On 7 December 2020, protests were held in Panjim outside the office of the Forest Department in Panaji. Other protestors marched from the Church Square to the Forest Department. Law enforcement officials boarded a privately owned bus carrying protestors and instructed the driver to transport them to a police station. Neola Pereira and others live-streamed this on Instagram, attracting an audience of over 200,000 viewers.

===2021===
In March 2021, the MoEF granted its approval for the clearing of 140 hectares of forest land for the double-tracking project.

In April 2021, the Supreme Court-appointed Central Empowered Committee (CEC) recommended against the three projects. While the double tracking project was cancelled, the transmission line was recommended to be shifted to an existing 110 KV line, and the highway expansion project was recommended to get an environmental clearance (EC) first.

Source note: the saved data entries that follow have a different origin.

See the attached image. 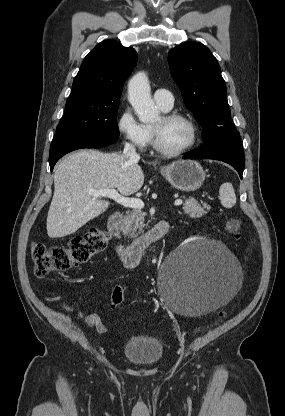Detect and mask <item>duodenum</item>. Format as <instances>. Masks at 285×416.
Segmentation results:
<instances>
[{"mask_svg": "<svg viewBox=\"0 0 285 416\" xmlns=\"http://www.w3.org/2000/svg\"><path fill=\"white\" fill-rule=\"evenodd\" d=\"M122 214L120 212L113 213L107 222V231L110 238L116 243V253L124 269H134L142 258L146 249L164 239L169 231V223L165 220L159 221L145 236L138 240L127 244L123 240L122 230Z\"/></svg>", "mask_w": 285, "mask_h": 416, "instance_id": "obj_1", "label": "duodenum"}]
</instances>
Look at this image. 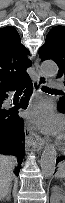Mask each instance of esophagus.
<instances>
[{
	"instance_id": "esophagus-1",
	"label": "esophagus",
	"mask_w": 65,
	"mask_h": 203,
	"mask_svg": "<svg viewBox=\"0 0 65 203\" xmlns=\"http://www.w3.org/2000/svg\"><path fill=\"white\" fill-rule=\"evenodd\" d=\"M35 70H36V79L33 81V87L35 94L40 92V88L47 81V78L40 72L39 62L36 60L35 62ZM28 133V145L33 147L37 151H40L44 146V139L31 127L27 128Z\"/></svg>"
}]
</instances>
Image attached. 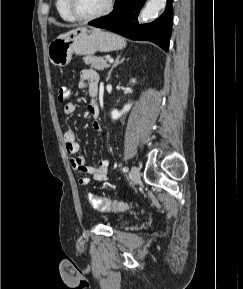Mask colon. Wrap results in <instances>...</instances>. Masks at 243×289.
<instances>
[{"label": "colon", "instance_id": "5ec220e1", "mask_svg": "<svg viewBox=\"0 0 243 289\" xmlns=\"http://www.w3.org/2000/svg\"><path fill=\"white\" fill-rule=\"evenodd\" d=\"M70 89L68 87H61L58 91V101L64 102L70 97ZM90 205L99 211H125L131 208L125 202L113 201L105 198H100L93 194L88 196Z\"/></svg>", "mask_w": 243, "mask_h": 289}]
</instances>
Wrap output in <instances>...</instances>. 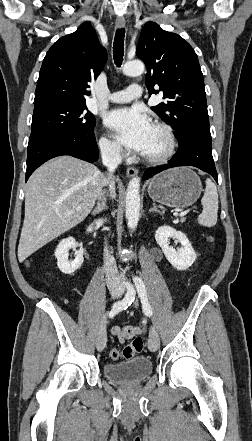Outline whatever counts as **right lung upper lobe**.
<instances>
[{"mask_svg": "<svg viewBox=\"0 0 252 441\" xmlns=\"http://www.w3.org/2000/svg\"><path fill=\"white\" fill-rule=\"evenodd\" d=\"M107 60L89 22L61 37L48 50L39 73L34 105L50 101L85 103L89 83L96 79Z\"/></svg>", "mask_w": 252, "mask_h": 441, "instance_id": "cb5924a9", "label": "right lung upper lobe"}]
</instances>
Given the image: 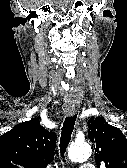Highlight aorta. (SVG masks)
I'll use <instances>...</instances> for the list:
<instances>
[{"label":"aorta","mask_w":127,"mask_h":168,"mask_svg":"<svg viewBox=\"0 0 127 168\" xmlns=\"http://www.w3.org/2000/svg\"><path fill=\"white\" fill-rule=\"evenodd\" d=\"M92 150L87 143H75L71 145L68 156L74 162L87 160L91 156Z\"/></svg>","instance_id":"1"}]
</instances>
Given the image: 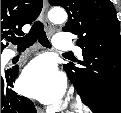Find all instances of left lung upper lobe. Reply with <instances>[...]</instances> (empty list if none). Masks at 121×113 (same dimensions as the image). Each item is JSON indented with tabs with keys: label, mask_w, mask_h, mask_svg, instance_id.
<instances>
[{
	"label": "left lung upper lobe",
	"mask_w": 121,
	"mask_h": 113,
	"mask_svg": "<svg viewBox=\"0 0 121 113\" xmlns=\"http://www.w3.org/2000/svg\"><path fill=\"white\" fill-rule=\"evenodd\" d=\"M68 13L63 31L78 36L83 61L64 65L75 87L99 85L121 97V36L110 0H50Z\"/></svg>",
	"instance_id": "left-lung-upper-lobe-1"
}]
</instances>
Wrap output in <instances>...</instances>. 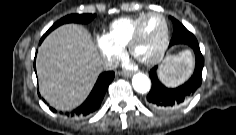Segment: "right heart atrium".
<instances>
[{
  "mask_svg": "<svg viewBox=\"0 0 236 135\" xmlns=\"http://www.w3.org/2000/svg\"><path fill=\"white\" fill-rule=\"evenodd\" d=\"M95 43L107 64L111 65L122 54V48L112 43L106 34H96Z\"/></svg>",
  "mask_w": 236,
  "mask_h": 135,
  "instance_id": "right-heart-atrium-1",
  "label": "right heart atrium"
}]
</instances>
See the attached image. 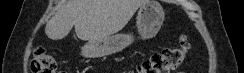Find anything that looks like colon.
<instances>
[{"instance_id":"obj_1","label":"colon","mask_w":244,"mask_h":73,"mask_svg":"<svg viewBox=\"0 0 244 73\" xmlns=\"http://www.w3.org/2000/svg\"><path fill=\"white\" fill-rule=\"evenodd\" d=\"M190 51L187 37L182 35L179 44L154 53L132 68L129 73H173L185 61ZM32 73H57L55 58L43 49H37L30 62Z\"/></svg>"}]
</instances>
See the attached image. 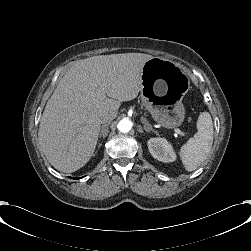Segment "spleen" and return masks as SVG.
I'll return each instance as SVG.
<instances>
[{"label":"spleen","instance_id":"1","mask_svg":"<svg viewBox=\"0 0 251 251\" xmlns=\"http://www.w3.org/2000/svg\"><path fill=\"white\" fill-rule=\"evenodd\" d=\"M197 133L181 147L180 157L187 171L196 170L209 156L213 144V122L208 112L197 120Z\"/></svg>","mask_w":251,"mask_h":251}]
</instances>
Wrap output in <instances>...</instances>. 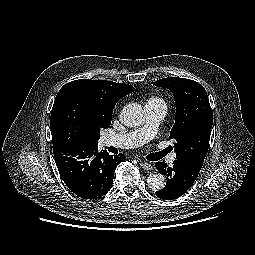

Also in April 2021, Neola Pereira and other youth organised a flash mob, indulging in a "Jerusalema" dance challenge.

==Reactions==
Responding to the letters sent to Javadekar, CM Sawant stated, "The opposition to these projects is coming from Africa, England and Russia. Those who have not seen Goa and Mollem are now commenting about it from foreign countries." The Minister for Power in Goa, Nilesh Cabral, stated that the protestors should "first start using solar power" (before complaining about a power transmission line).

==Awards and accolades==
The Save Mollem campaign was recognised for the Sanctuary Wildlife Service Awards 2021 by Sanctuary Asia magazine.